Allegri, gli scienziati sbagliano

La teoria di Albert Einstein è salva e possono dormire sonni tranquilli tutti gli scienziati che finora hanno dato credito a lui e ai suoi calcoli. Compresi coloro che lavorano al Cern di Ginevra e che cinque mesi fa avevano annunciato una scoperta sensazionale: i neutrini viaggerebbero a una velocità superiore a quella della luce, finora ritenuta insuperabile. Dopo l’inevitabile clamore suscitato dall’annuncio, le reazioni del mondo scientifico si sono correttamente concentrate intorno alla verifica di tutti i parametri dell’esperimento dall’esito rivoluzionario. E proprio i test di controllo hanno permesso di rilevare un problema tecnico che ha falsato sensibilmente i dati, inducendo gli esperti – pur in buona fede – a una conclusione errata. La scienza procede per prove ed errori, quindi non può stupire il fatto che su una scoperta di questo genere si sia dovuta fare marcia indietro.

Mediaticamente parlando, la rettifica da parte degli stessi ricercatori che hanno effettuato l’esperimento in oggetto ha ottenuto visibilità per un giorno, in rari casi è finita in prima pagina e ha suscitato reazioni limitate sui giornali, in tv e perfino online. È evidente la grande sproporzione rispetto alla copertura che testate informative e spazi di approfondimento avevano dedicato qualche mese fa al clamoroso annuncio.

In quell’occasione tutti i principali quotidiani avevano dedicato all’argomento un ampio spazio in prima pagina e in quelle centrali, proponendo dei veri e propri dossier e cercando, non sempre con efficacia, d’illustrare alla platea mondiale i contenuti dell’esperimento. Delle numerose voci di scienziati, esperti, filosofi, fisici, sociologi e commentatori vari che si erano sprecate allora, stavolta non è stata registrata alcuna traccia.

L’argomento era ed è caratterizzato da un’innegabile notiziabilità e altrettanta – per il sacro principio dell’equivalenza informativa – avrebbe dovuto averne l’ammissione dell’errore nella direzione di un ripristino della verità dei fatti. Ma la vocazione spettacolare da parte dei media in generale e (paradossalmente) delle testate informative in particolare detta legge più di qualunque altra regola. È netta l’impressione che il basso profilo di questi ultimi giorni sull’argomento sia determinato dalla volontà di non deludere l’affezionato pubblico prima ancora che la comunità scientifica.
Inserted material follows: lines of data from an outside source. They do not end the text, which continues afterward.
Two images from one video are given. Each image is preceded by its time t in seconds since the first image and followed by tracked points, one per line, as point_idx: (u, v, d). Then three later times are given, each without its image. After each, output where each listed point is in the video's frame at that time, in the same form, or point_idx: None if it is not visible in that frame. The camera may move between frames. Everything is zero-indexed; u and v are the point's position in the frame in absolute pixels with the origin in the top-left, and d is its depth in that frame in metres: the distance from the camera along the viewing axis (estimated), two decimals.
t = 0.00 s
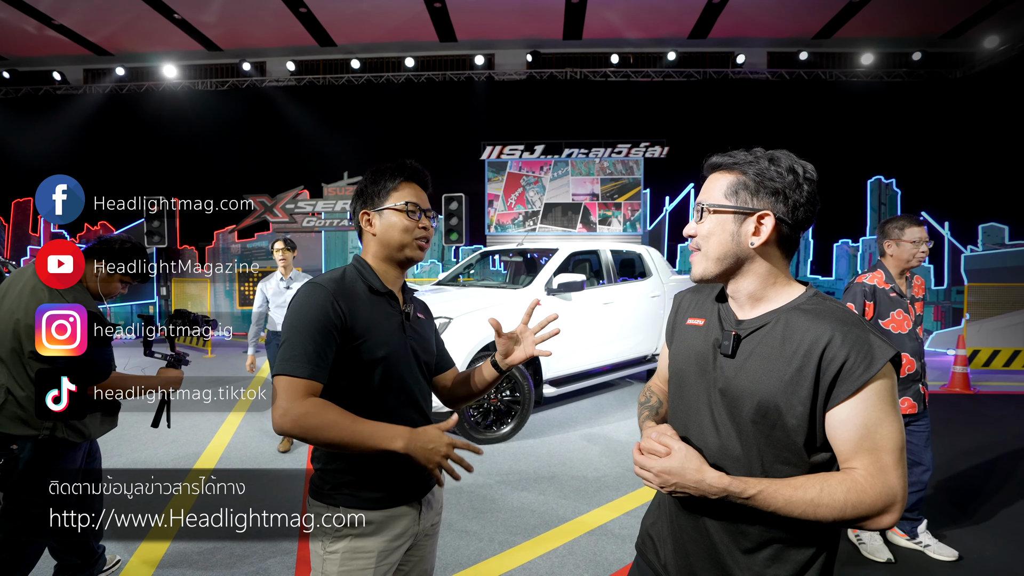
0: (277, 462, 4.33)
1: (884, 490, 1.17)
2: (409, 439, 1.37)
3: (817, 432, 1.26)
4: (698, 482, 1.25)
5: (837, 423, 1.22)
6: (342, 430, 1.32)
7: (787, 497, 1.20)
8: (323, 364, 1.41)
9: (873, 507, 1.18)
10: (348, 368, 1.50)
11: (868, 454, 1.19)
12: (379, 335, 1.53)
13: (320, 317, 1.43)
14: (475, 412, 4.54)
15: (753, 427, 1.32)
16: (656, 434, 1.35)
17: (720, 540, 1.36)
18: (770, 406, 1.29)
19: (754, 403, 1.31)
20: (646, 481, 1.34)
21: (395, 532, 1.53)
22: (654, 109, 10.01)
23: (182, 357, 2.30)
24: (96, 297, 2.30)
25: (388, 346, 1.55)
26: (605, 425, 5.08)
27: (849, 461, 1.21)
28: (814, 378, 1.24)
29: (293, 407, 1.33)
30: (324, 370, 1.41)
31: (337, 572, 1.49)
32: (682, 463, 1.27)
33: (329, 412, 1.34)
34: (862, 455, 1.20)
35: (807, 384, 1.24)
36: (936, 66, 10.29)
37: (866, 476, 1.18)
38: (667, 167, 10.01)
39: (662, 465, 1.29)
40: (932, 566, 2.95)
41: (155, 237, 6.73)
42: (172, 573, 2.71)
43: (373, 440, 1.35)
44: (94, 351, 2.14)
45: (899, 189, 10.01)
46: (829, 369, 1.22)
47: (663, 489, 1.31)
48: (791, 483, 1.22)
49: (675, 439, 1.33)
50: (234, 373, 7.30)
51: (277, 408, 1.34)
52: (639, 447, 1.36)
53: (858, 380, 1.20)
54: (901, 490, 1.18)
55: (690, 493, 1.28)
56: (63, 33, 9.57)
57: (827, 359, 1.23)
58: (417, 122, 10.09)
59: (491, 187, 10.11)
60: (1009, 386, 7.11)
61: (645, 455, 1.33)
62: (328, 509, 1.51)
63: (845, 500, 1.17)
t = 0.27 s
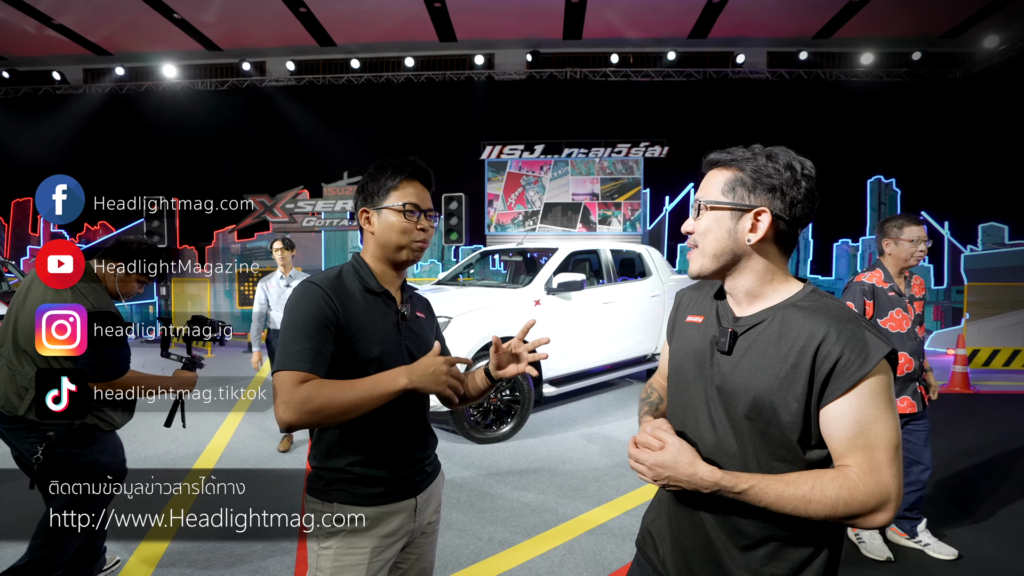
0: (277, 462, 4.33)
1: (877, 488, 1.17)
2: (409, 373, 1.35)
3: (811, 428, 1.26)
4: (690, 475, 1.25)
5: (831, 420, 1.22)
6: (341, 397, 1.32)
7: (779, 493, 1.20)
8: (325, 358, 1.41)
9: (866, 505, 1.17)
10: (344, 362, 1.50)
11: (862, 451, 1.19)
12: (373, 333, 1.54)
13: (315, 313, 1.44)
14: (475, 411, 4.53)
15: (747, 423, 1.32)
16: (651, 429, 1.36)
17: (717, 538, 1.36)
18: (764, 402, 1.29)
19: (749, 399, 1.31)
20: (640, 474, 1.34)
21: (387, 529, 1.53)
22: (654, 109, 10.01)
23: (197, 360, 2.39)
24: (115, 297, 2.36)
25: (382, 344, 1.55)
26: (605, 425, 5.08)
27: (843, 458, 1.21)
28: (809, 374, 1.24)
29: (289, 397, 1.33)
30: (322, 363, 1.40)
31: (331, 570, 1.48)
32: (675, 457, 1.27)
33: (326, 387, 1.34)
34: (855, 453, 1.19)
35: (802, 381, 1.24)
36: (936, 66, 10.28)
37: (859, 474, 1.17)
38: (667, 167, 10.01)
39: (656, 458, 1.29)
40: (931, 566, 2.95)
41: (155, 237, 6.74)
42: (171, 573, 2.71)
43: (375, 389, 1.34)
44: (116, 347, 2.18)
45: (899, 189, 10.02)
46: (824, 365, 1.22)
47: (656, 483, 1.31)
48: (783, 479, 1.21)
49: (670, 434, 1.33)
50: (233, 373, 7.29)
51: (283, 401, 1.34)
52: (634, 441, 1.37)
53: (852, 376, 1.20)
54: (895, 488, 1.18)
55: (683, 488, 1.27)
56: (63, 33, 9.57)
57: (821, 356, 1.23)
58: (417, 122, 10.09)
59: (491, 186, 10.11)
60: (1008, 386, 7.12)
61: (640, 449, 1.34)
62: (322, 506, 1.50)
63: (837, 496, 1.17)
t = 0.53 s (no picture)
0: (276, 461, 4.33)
1: (880, 485, 1.18)
2: (399, 331, 1.34)
3: (813, 427, 1.26)
4: (694, 480, 1.24)
5: (833, 418, 1.22)
6: (339, 370, 1.31)
7: (783, 495, 1.20)
8: (323, 353, 1.41)
9: (868, 502, 1.18)
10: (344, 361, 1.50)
11: (864, 449, 1.19)
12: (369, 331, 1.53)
13: (312, 310, 1.43)
14: (474, 411, 4.52)
15: (750, 424, 1.32)
16: (655, 432, 1.34)
17: (720, 540, 1.36)
18: (766, 403, 1.29)
19: (751, 400, 1.31)
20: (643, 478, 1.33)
21: (378, 527, 1.52)
22: (653, 109, 10.01)
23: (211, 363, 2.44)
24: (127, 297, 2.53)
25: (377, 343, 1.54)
26: (604, 425, 5.07)
27: (845, 457, 1.21)
28: (810, 374, 1.24)
29: (289, 393, 1.32)
30: (323, 359, 1.40)
31: (320, 567, 1.48)
32: (680, 462, 1.25)
33: (322, 368, 1.34)
34: (858, 451, 1.19)
35: (804, 379, 1.24)
36: (935, 66, 10.27)
37: (861, 472, 1.18)
38: (666, 167, 10.02)
39: (660, 463, 1.28)
40: (931, 565, 2.95)
41: (154, 236, 6.74)
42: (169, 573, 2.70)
43: (372, 357, 1.33)
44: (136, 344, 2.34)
45: (898, 188, 10.03)
46: (825, 364, 1.22)
47: (660, 487, 1.30)
48: (786, 480, 1.21)
49: (674, 437, 1.31)
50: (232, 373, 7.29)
51: (285, 394, 1.34)
52: (637, 444, 1.36)
53: (854, 375, 1.20)
54: (897, 484, 1.19)
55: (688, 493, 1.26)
56: (62, 32, 9.55)
57: (822, 355, 1.23)
58: (416, 121, 10.08)
59: (490, 186, 10.10)
60: (1007, 385, 7.13)
61: (643, 452, 1.32)
62: (313, 502, 1.50)
63: (841, 495, 1.17)
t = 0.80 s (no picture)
0: (275, 461, 4.30)
1: (888, 489, 1.14)
2: (408, 360, 1.26)
3: (819, 429, 1.23)
4: (703, 509, 1.19)
5: (839, 418, 1.19)
6: (337, 388, 1.26)
7: (794, 512, 1.15)
8: (324, 353, 1.38)
9: (877, 506, 1.14)
10: (344, 360, 1.46)
11: (871, 452, 1.16)
12: (364, 331, 1.50)
13: (311, 309, 1.40)
14: (472, 410, 4.47)
15: (755, 429, 1.29)
16: (672, 453, 1.32)
17: (719, 540, 1.33)
18: (770, 405, 1.25)
19: (754, 402, 1.28)
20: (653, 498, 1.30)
21: (375, 526, 1.49)
22: (653, 108, 9.98)
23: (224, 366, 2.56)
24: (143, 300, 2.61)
25: (374, 343, 1.51)
26: (604, 424, 5.04)
27: (851, 461, 1.18)
28: (816, 376, 1.20)
29: (291, 400, 1.29)
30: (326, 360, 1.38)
31: (311, 566, 1.46)
32: (691, 487, 1.23)
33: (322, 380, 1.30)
34: (866, 454, 1.16)
35: (809, 378, 1.21)
36: (935, 65, 10.21)
37: (870, 476, 1.14)
38: (666, 166, 10.00)
39: (671, 485, 1.25)
40: (934, 566, 2.92)
41: (152, 236, 6.74)
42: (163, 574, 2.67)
43: (373, 378, 1.26)
44: (150, 344, 2.36)
45: (897, 188, 10.02)
46: (832, 368, 1.19)
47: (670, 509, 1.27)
48: (793, 495, 1.17)
49: (690, 462, 1.29)
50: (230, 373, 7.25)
51: (286, 402, 1.30)
52: (649, 462, 1.34)
53: (861, 378, 1.17)
54: (904, 487, 1.16)
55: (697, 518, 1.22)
56: (59, 31, 9.51)
57: (829, 357, 1.20)
58: (414, 121, 10.05)
59: (489, 185, 10.07)
60: (1007, 384, 7.12)
61: (656, 471, 1.30)
62: (305, 501, 1.48)
63: (850, 503, 1.13)
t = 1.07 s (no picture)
0: (275, 460, 4.32)
1: (891, 480, 1.21)
2: (398, 417, 1.35)
3: (823, 426, 1.28)
4: (724, 516, 1.22)
5: (845, 416, 1.24)
6: (333, 417, 1.33)
7: (811, 511, 1.19)
8: (313, 359, 1.41)
9: (884, 497, 1.21)
10: (335, 363, 1.49)
11: (875, 447, 1.22)
12: (361, 331, 1.52)
13: (303, 312, 1.43)
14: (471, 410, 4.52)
15: (762, 429, 1.32)
16: (683, 463, 1.33)
17: (723, 537, 1.37)
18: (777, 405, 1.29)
19: (761, 401, 1.31)
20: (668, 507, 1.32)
21: (369, 525, 1.52)
22: (651, 108, 10.02)
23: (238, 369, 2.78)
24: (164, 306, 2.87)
25: (367, 344, 1.53)
26: (602, 424, 5.08)
27: (856, 456, 1.23)
28: (823, 377, 1.24)
29: (284, 406, 1.34)
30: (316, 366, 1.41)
31: (306, 565, 1.47)
32: (709, 496, 1.24)
33: (318, 397, 1.36)
34: (869, 449, 1.22)
35: (816, 379, 1.24)
36: (932, 66, 10.27)
37: (876, 469, 1.20)
38: (664, 166, 10.04)
39: (688, 495, 1.26)
40: (928, 564, 2.95)
41: (152, 236, 6.76)
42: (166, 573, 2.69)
43: (362, 424, 1.34)
44: (166, 345, 2.74)
45: (894, 188, 10.08)
46: (839, 368, 1.23)
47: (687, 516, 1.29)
48: (808, 494, 1.21)
49: (702, 471, 1.30)
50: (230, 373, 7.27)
51: (276, 406, 1.36)
52: (660, 471, 1.35)
53: (865, 377, 1.22)
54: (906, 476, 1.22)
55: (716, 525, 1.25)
56: (58, 31, 9.52)
57: (836, 358, 1.24)
58: (414, 121, 10.08)
59: (488, 185, 10.11)
60: (1003, 384, 7.17)
61: (669, 481, 1.31)
62: (301, 499, 1.51)
63: (861, 497, 1.19)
Fra i media e la scienza c’è un’attrazione reciproca che spesso è più potente della forza di gravità. Il mondo scientifico è un serbatoio inesauribile di notizie, siano esse generate da dati comprovati, da nuove sperimentazioni, da semplici ipotesi o da inverosimili utopie. Anzi, più cresce la distanza fra la realtà dei fatti e le possibili deviazioni dalla norma, più aumenta in parallelo la possibilità di solleticare la curiosità popolare (con conseguenti benefici in termini di diffusione o di ascolti).

Dal canto loro, gli scienziati non vivono soltanto rinchiusi all’interno dei propri laboratori, ma sono anch’essi abitanti a pieno titolo del villaggio globale che i mezzi di comunicazione hanno costruito e rendono ogni giorno più avvolgente. Dato che uno degli annosi problemi della scienza moderna è il reperimento di fondi per finanziare la ricerca – gli esperimenti richiedono ingenti investimenti – un po’ di clamore mediatico può essere un veicolo pubblicitario per sollecitare non (sol)tanto i governi quanto qualche ricco mecenate a stanziamenti economici in tal senso.

Anche per questo, a differenza di quanto accadeva nel periodo d’oro della scienza classica, quando prima di annunciare una scoperta passava un lungo tempo dedicato a prove e controprove (e i mezzi di comunicazione non avevano l’odierna immediatezza nel rilanciare le news), oggi gli scienziati non disdegnano di solleticare l’attenzione popolare attraverso i media anche quando hanno in mano semplici ipotesi, ancora tutte da dimostrare.